Historically, programming required writing code from scratch, but today’s engineers often use components, libraries, and frameworks to build sophisticated systems, along with growing usage of AI coding assistants. Assembly-like approaches like these require a deep understanding of how different parts fit together, requiring both technical expertise and creative thinking. To illustrate this with an example, choosing the right combination of open-source libraries can drastically reduce development time and maximize system reliability.
Adapting backend design to new tech and business needs
Backend engineers must continually adapt to new software architectures and programming paradigms to stay relevant. Shifts toward distributed systems and cloud-native applications exemplifies this need for this adaptation. Embracing these technologies can boost system scalability, reliability, and flexibility.

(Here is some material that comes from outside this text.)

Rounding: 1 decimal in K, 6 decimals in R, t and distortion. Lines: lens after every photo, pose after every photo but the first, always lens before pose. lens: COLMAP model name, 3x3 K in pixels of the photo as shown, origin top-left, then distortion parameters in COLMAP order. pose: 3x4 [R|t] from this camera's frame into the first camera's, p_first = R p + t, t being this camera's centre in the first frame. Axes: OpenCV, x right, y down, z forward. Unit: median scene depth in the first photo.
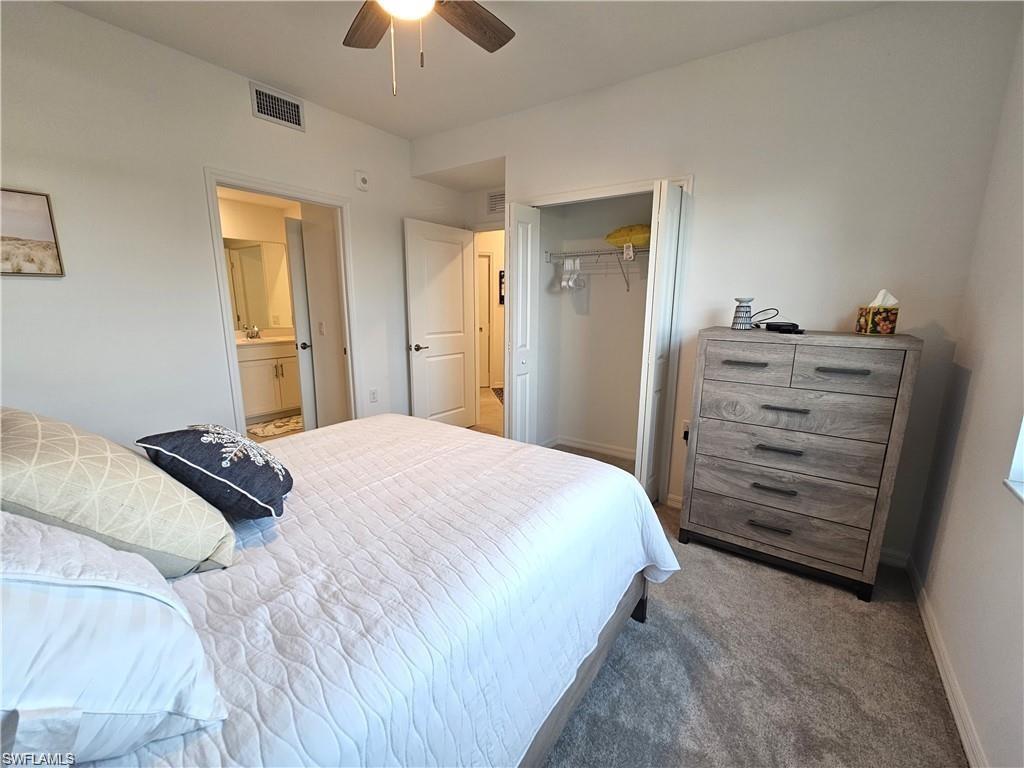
lens RADIAL K [[417.9, 0, 512.0], [0, 417.9, 384.0], [0, 0, 1]] dist [-0.000154, -0.000053]
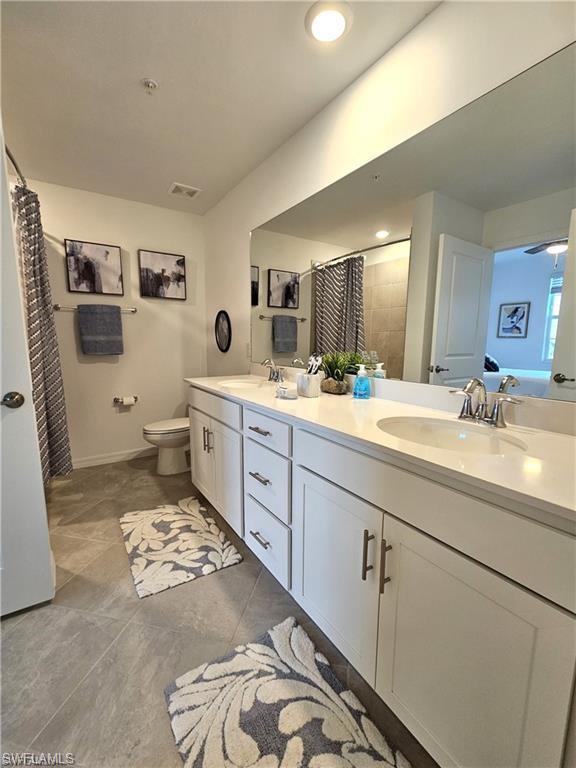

- Distributed systems: Distributed systems involve multiple interconnected components that work together to achieve a common goal, ultimately improving fault tolerance and scalability. Engineers must design systems that manage data consistency, handle network partitions, and ensure high availability. The rise of microservices and serverless computing reinforces this shift toward more dynamic and resilient architectures.

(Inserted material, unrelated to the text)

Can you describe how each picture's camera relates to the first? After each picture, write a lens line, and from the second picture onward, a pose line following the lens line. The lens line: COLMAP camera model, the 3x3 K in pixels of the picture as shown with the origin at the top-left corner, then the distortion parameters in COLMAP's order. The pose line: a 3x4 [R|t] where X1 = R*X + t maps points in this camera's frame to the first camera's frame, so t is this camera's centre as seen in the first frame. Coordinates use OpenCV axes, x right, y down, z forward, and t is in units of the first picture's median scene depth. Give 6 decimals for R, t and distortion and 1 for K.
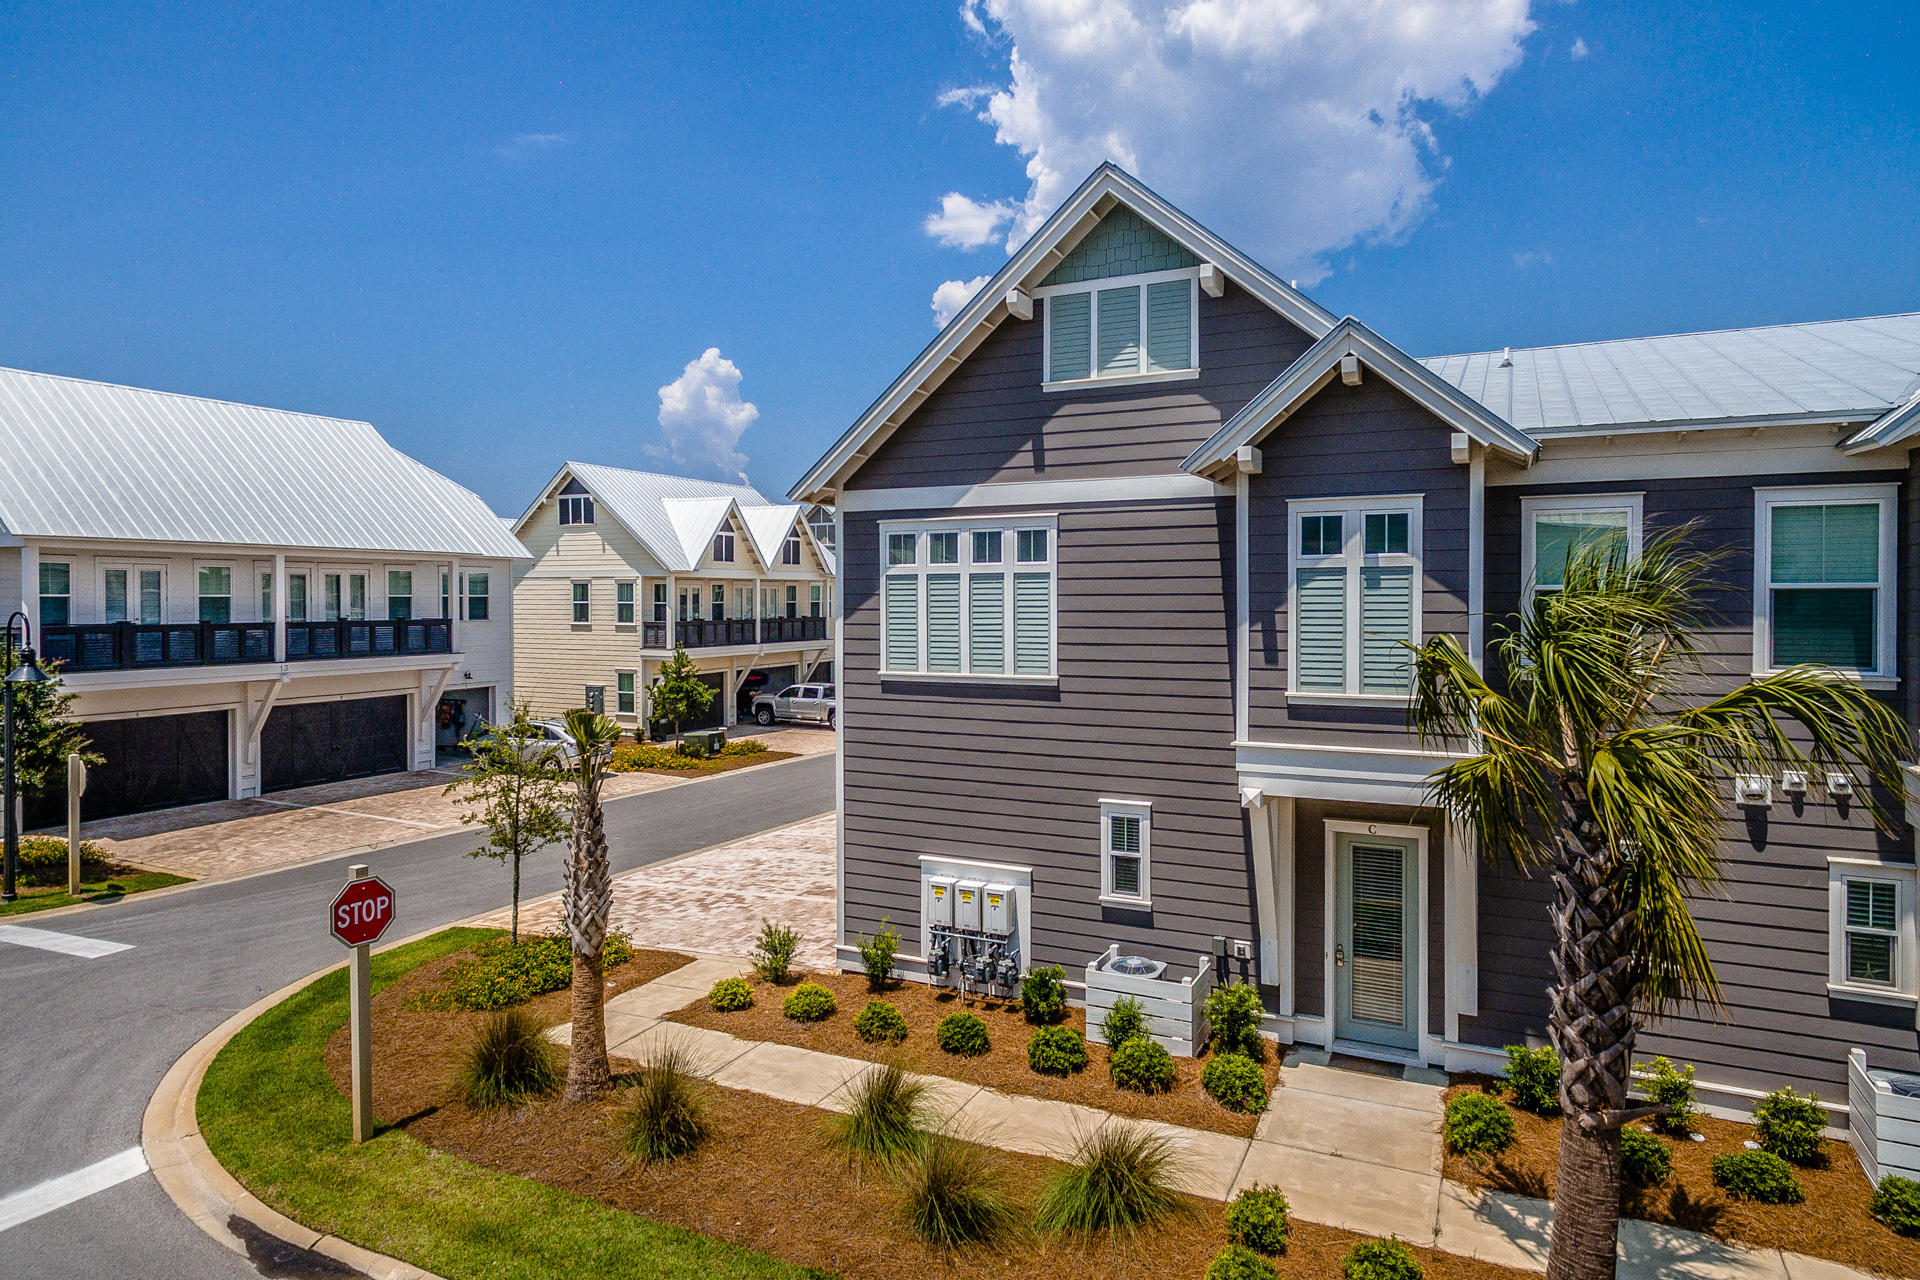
lens RADIAL K [[1088.4, 0, 967.0], [0, 1088.4, 605.8], [0, 0, 1]] dist [0.003247, 0.000472]
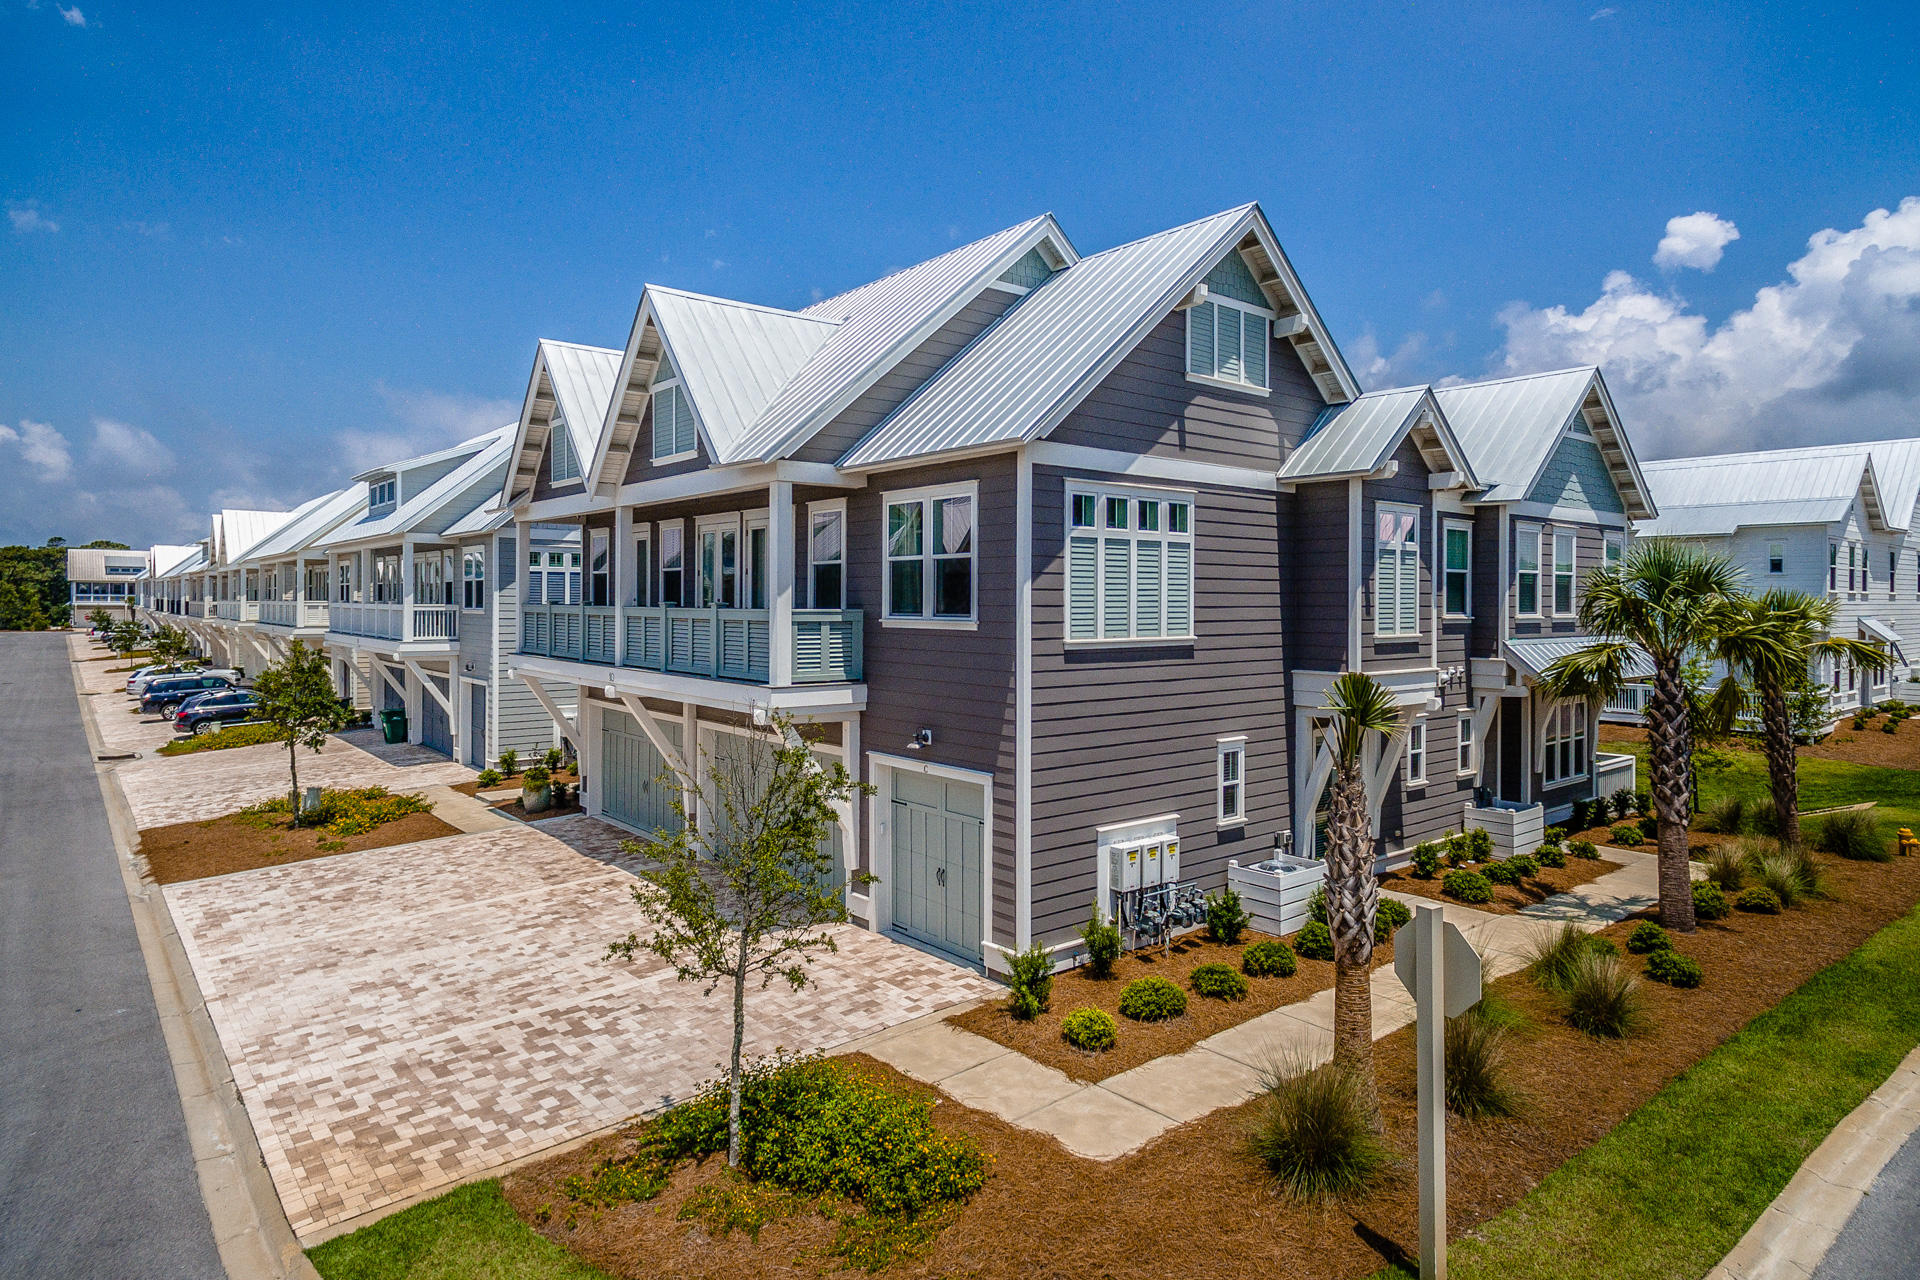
lens RADIAL K [[1088.4, 0, 967.0], [0, 1088.4, 605.8], [0, 0, 1]] dist [0.003247, 0.000472]
pose [[0.426111, 0.003613, 0.904664, -1.019970], [0.004365, 0.999972, -0.006050, 0.038935], [-0.904660, 0.006527, 0.426083, 0.726750]]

- Cloud-native applications: Cloud-native applications leverage cloud computing services to build scalable and resilient applications, such as through using containerization technologies like Docker and orchestration tools like Kubernetes. Deploying applications in the cloud, organizations can achieve greater flexibility and reduce operational overhead.
Gartner predicts that by 2025, over 85% of organizations will have adopted a cloud-first principle.
Backend engineers also need to craft designs that can evolve over time due to changing product requirements. Succession design and evolutionary architecture allow systems to adapt to new demands without significant rework.
Logical and functional design in engineering
Engineers often perform logical and functional design implicitly, breaking down complex problems into manageable components – which then becomes explicit through system design principles, providing a strategic advantage in software development.
Fully adopting and embracing system design requires identifying high-cohesion areas within the codebase, wherein related functionalities are grouped together, avoiding high-coupling dependencies, in which changes in one part of the system adversely affect others.
Strategic design reduces technical debt, which refers to the long-term costs of choosing an easy solution now instead of a better approach that would take longer.
Technical debt can lead to increased maintenance costs and reduced system performance over time. For example, modular design principles promote low coupling and high cohesion, making the system easier to understand, test, and maintain. A well-designed system architecture supports scalability and adaptability, allowing for easier integration of new features and technologies.
Recognizing and applying these implicit design practices, engineers can create robust, maintainable, and scalable systems that support long-term business goals. Careful attention must be paid to logical and functional design to ultimately improve the current system and better position the organization for future success.